ECLI:NL:GHAMS:2020:635
Gerechtshof Amsterdam
- Raadkamer
- Rechtspraak.nl
Afwijzing verzoek tot schorsing van voorlopige hechtenis wegens recidivegevaar en niet begeleidbaar gedrag
Op 26 februari 2020 heeft het Gerechtshof Amsterdam in raadkamer uitspraak gedaan in het hoger beroep van de verdachte, geboren in 1955 en thans verblijvende in het Justitieel Complex Zaanstad. De zaak betreft een verzoek tot schorsing van de voorlopige hechtenis, dat eerder door de rechtbank Amsterdam op 10 februari 2020 was afgewezen. De verdachte heeft hoger beroep ingesteld tegen deze beschikking.

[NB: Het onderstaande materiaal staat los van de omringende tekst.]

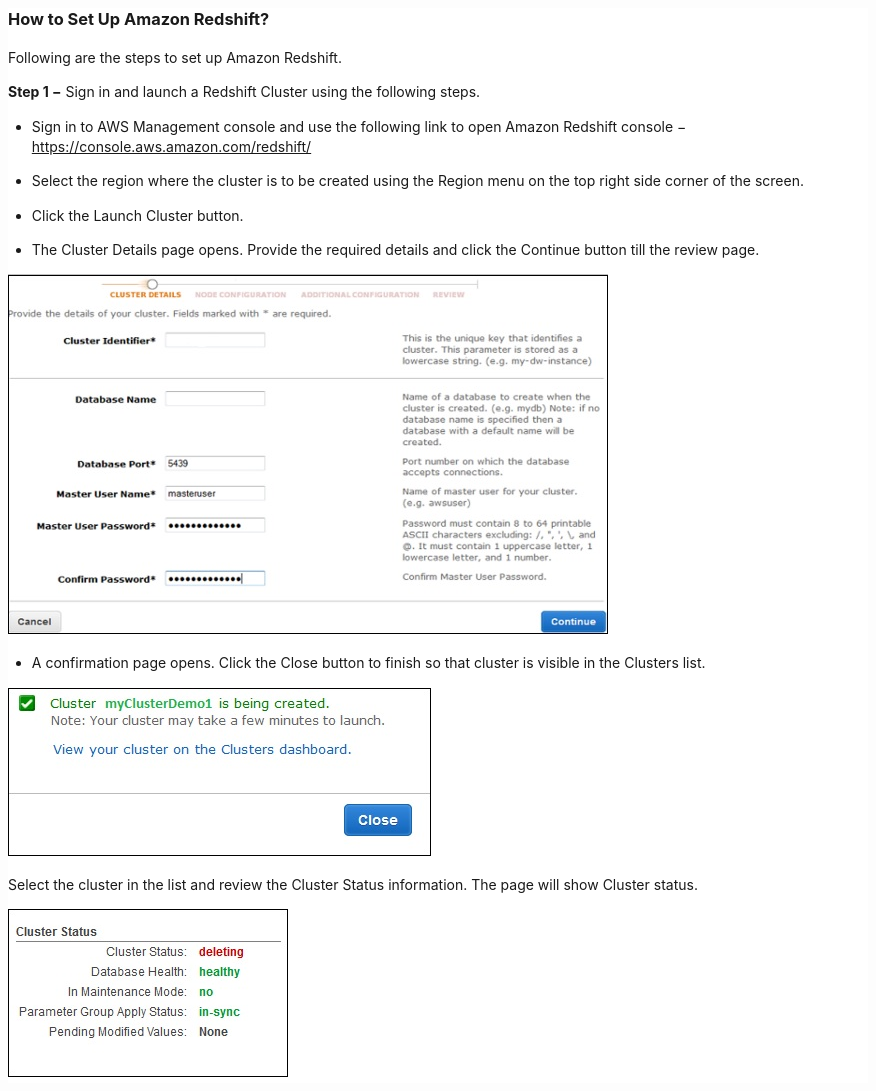 ### How to Set Up Amazon Redshift?

Following are the steps to set up Amazon Redshift.

**Step 1 −** Sign in and launch a Redshift Cluster using the following steps.

- Sign in to AWS Management console and use the following link to open Amazon Redshift console − https://console.aws.amazon.com/redshift/

- Select the region where the cluster is to be created using the Region menu on the top right side corner of the screen.

- Click the Launch Cluster button.

- The Cluster Details page opens. Provide the required details and click the Continue button till the review page.

![alt text](img/aws-database-service/redshift2.jpg)

- A confirmation page opens. Click the Close button to finish so that cluster is visible in the Clusters list.

![alt text](img/aws-database-service/redshift3.jpg)

Select the cluster in the list and review the Cluster Status information. The page will show Cluster status.

![alt text](img/aws-database-service/redshift4.jpg)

Het hof heeft kennisgenomen van de relevante stukken, waaronder een reclasseringsrapport van 6 februari 2020, waarin wordt geadviseerd de voorlopige hechtenis te continueren. Dit rapport wijst op de recidive van de verdachte, die regelmatig in delictgedrag terugvalt, en op zijn onregelmatige deelname aan dagbesteding. Bovendien blijkt dat de verdachte zich niet begeleidbaar opstelt ten opzichte van de woonbegeleiding en het vervolgtraject Beschermd Wonen.

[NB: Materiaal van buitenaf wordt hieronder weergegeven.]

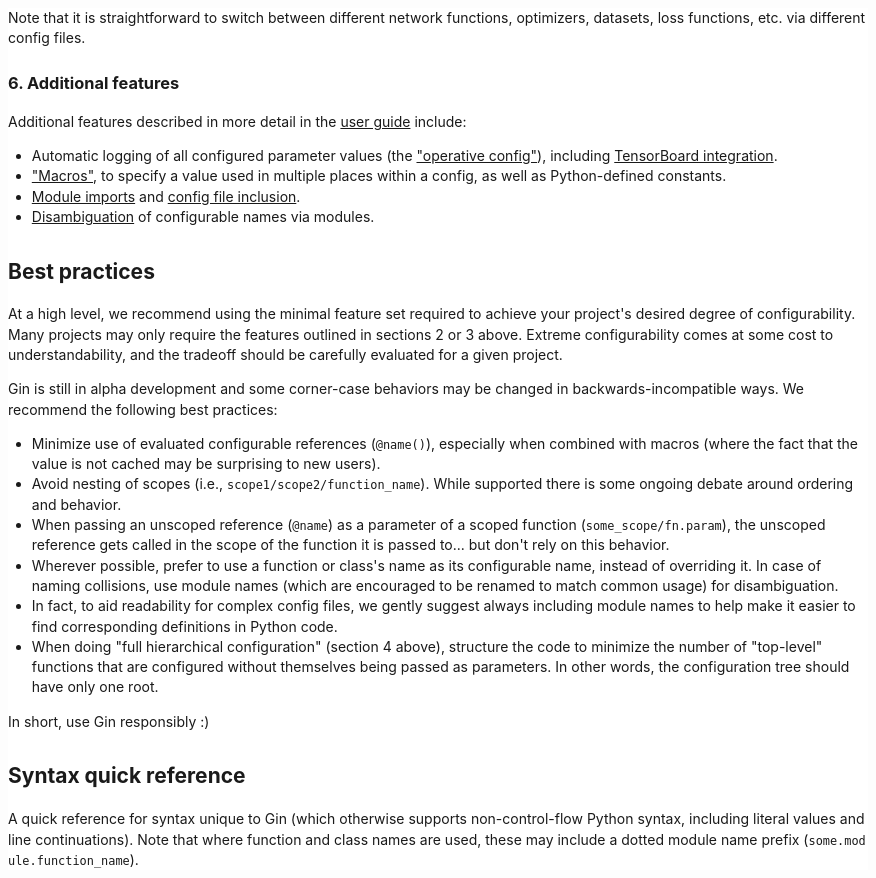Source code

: Note that it is straightforward to switch between different network functions,
optimizers, datasets, loss functions, etc. via different config files.

### 6. Additional features

Additional features described in more detail in the [user guide] include:

-   Automatic logging of all configured parameter values (the ["operative
    config"][operative config]), including [TensorBoard integration].
-   ["Macros"][macros], to specify a value used in multiple
    places within a config, as well as Python-defined constants.
-   [Module imports][imports] and [config file inclusion][includes].
-   [Disambiguation][modules] of configurable names via modules.

[operative config]: https://github.com/google/gin-config/tree/master/docs/index.md#retrieving-operative-parameter-values
[macros]: https://github.com/google/gin-config/tree/master/docs/index.md#gin-macros
[imports]: https://github.com/google/gin-config/tree/master/docs/index.md#importing-modules-from-within-a-gin-file
[includes]: https://github.com/google/gin-config/tree/master/docs/index.md#including-other-gin-files
[TensorBoard integration]: https://github.com/google/gin-config/tree/master/docs/index.md#saving-gins-operative-config-to-a-file-and-tensorboard
[modules]: https://github.com/google/gin-config/tree/master/docs/index.md#handling-naming-collisions-with-modules

## Best practices

At a high level, we recommend using the minimal feature set required to achieve
your project's desired degree of configurability. Many projects may only
require the features outlined in sections 2 or 3 above. Extreme configurability
comes at some cost to understandability, and the tradeoff should be carefully
evaluated for a given project.

Gin is still in alpha development and some corner-case behaviors may be
changed in backwards-incompatible ways. We recommend the following best
practices:

-   Minimize use of evaluated configurable references (`@name()`), especially
    when combined with macros (where the fact that the value is not cached may
    be surprising to new users).
-   Avoid nesting of scopes (i.e., `scope1/scope2/function_name`). While
    supported there is some ongoing debate around ordering and behavior.
-   When passing an unscoped reference (`@name`) as a parameter of a scoped
    function (`some_scope/fn.param`), the unscoped reference gets called in the
    scope of the function it is passed to... but don't rely on this behavior.
-   Wherever possible, prefer to use a function or class's name as its
    configurable name, instead of overriding it. In case of naming collisions,
    use module names (which are encouraged to be renamed to match common usage)
    for disambiguation.
-   In fact, to aid readability for complex config files, we gently suggest
    always including module names to help make it easier to find corresponding
    definitions in Python code.
-   When doing "full hierarchical configuration" (section 4 above), structure
    the code to minimize the number of "top-level" functions that are
    configured without themselves being passed as parameters. In other words,
    the configuration tree should have only one root.

In short, use Gin responsibly :)

## Syntax quick reference

A quick reference for syntax unique to Gin (which otherwise supports
non-control-flow Python syntax, including literal values and line
continuations). Note that where function and class names are used, these may
include a dotted module name prefix (`some.module.function_name`).


[user guide]: https://github.com/google/gin-config/tree/master/docs/index.md
[multiple files]: https://github.com/google/gin-config/tree/master/docs/index.md#experiments-with-multiple-gin-files-and-extra-command-line-bindings
[external configurables]: https://github.com/google/gin-config/tree/master/docs/index.md#making-existing-classes-or-functions-configurable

Gezien deze omstandigheden heeft het hof geen vertrouwen in een adequate beperking van het recidivegevaar door het stellen van voorwaarden. De persoonlijke belangen van de verdachte zijn niet voldoende zwaarwegend om tot schorsing van de voorlopige hechtenis over te gaan. Het hof heeft daarom het beroep tegen de beschikking van de rechtbank afgewezen. De beslissing is genomen in aanwezigheid van de advocaat-generaal en de griffiers, en is op dezelfde dag aan de verdachte ter kennis gebracht.